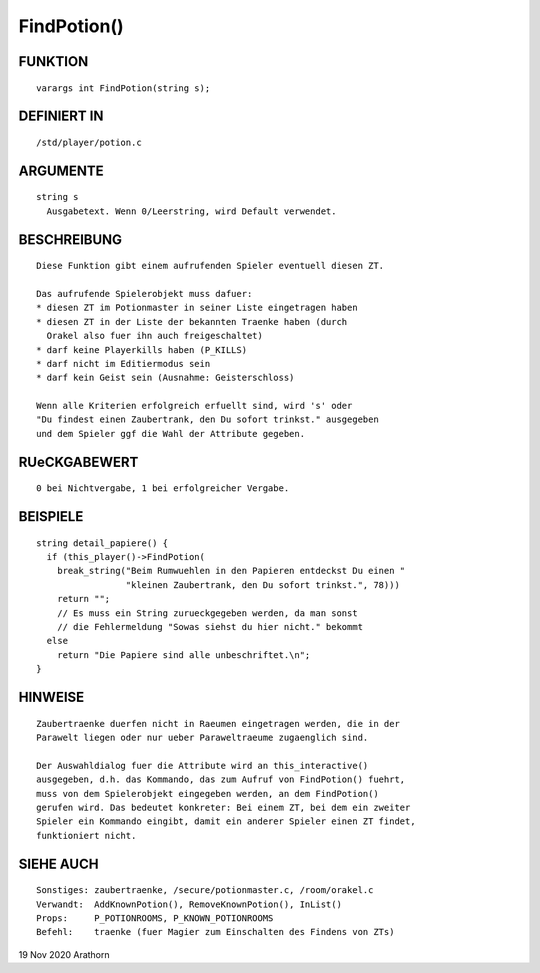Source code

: FindPotion()
============

FUNKTION
--------
::

     varargs int FindPotion(string s);

DEFINIERT IN
------------
::

     /std/player/potion.c

ARGUMENTE
---------
::

     string s
       Ausgabetext. Wenn 0/Leerstring, wird Default verwendet.

BESCHREIBUNG
------------
::

     Diese Funktion gibt einem aufrufenden Spieler eventuell diesen ZT.

     Das aufrufende Spielerobjekt muss dafuer:
     * diesen ZT im Potionmaster in seiner Liste eingetragen haben
     * diesen ZT in der Liste der bekannten Traenke haben (durch
       Orakel also fuer ihn auch freigeschaltet)
     * darf keine Playerkills haben (P_KILLS)
     * darf nicht im Editiermodus sein
     * darf kein Geist sein (Ausnahme: Geisterschloss)

     Wenn alle Kriterien erfolgreich erfuellt sind, wird 's' oder 
     "Du findest einen Zaubertrank, den Du sofort trinkst." ausgegeben
     und dem Spieler ggf die Wahl der Attribute gegeben.

RUeCKGABEWERT
-------------
::

     0 bei Nichtvergabe, 1 bei erfolgreicher Vergabe.

BEISPIELE
---------
::

     string detail_papiere() {
       if (this_player()->FindPotion(
         break_string("Beim Rumwuehlen in den Papieren entdeckst Du einen "
                      "kleinen Zaubertrank, den Du sofort trinkst.", 78)))
         return "";  
         // Es muss ein String zurueckgegeben werden, da man sonst
         // die Fehlermeldung "Sowas siehst du hier nicht." bekommt
       else
         return "Die Papiere sind alle unbeschriftet.\n";
     }

HINWEISE
--------
::

    Zaubertraenke duerfen nicht in Raeumen eingetragen werden, die in der
    Parawelt liegen oder nur ueber Paraweltraeume zugaenglich sind.

    Der Auswahldialog fuer die Attribute wird an this_interactive() 
    ausgegeben, d.h. das Kommando, das zum Aufruf von FindPotion() fuehrt, 
    muss von dem Spielerobjekt eingegeben werden, an dem FindPotion()
    gerufen wird. Das bedeutet konkreter: Bei einem ZT, bei dem ein zweiter
    Spieler ein Kommando eingibt, damit ein anderer Spieler einen ZT findet, 
    funktioniert nicht.


SIEHE AUCH
----------
::

     Sonstiges: zaubertraenke, /secure/potionmaster.c, /room/orakel.c
     Verwandt:  AddKnownPotion(), RemoveKnownPotion(), InList()
     Props:     P_POTIONROOMS, P_KNOWN_POTIONROOMS
     Befehl:    traenke (fuer Magier zum Einschalten des Findens von ZTs)

19 Nov 2020 Arathorn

=-=-=-=-=

_Work instructions:_
Only the lines with "trinkst" are needed; find them in the records and copy each one.

_Answer:_
     "Du findest einen Zaubertrank, den Du sofort trinkst." ausgegeben
                      "kleinen Zaubertrank, den Du sofort trinkst.", 78)))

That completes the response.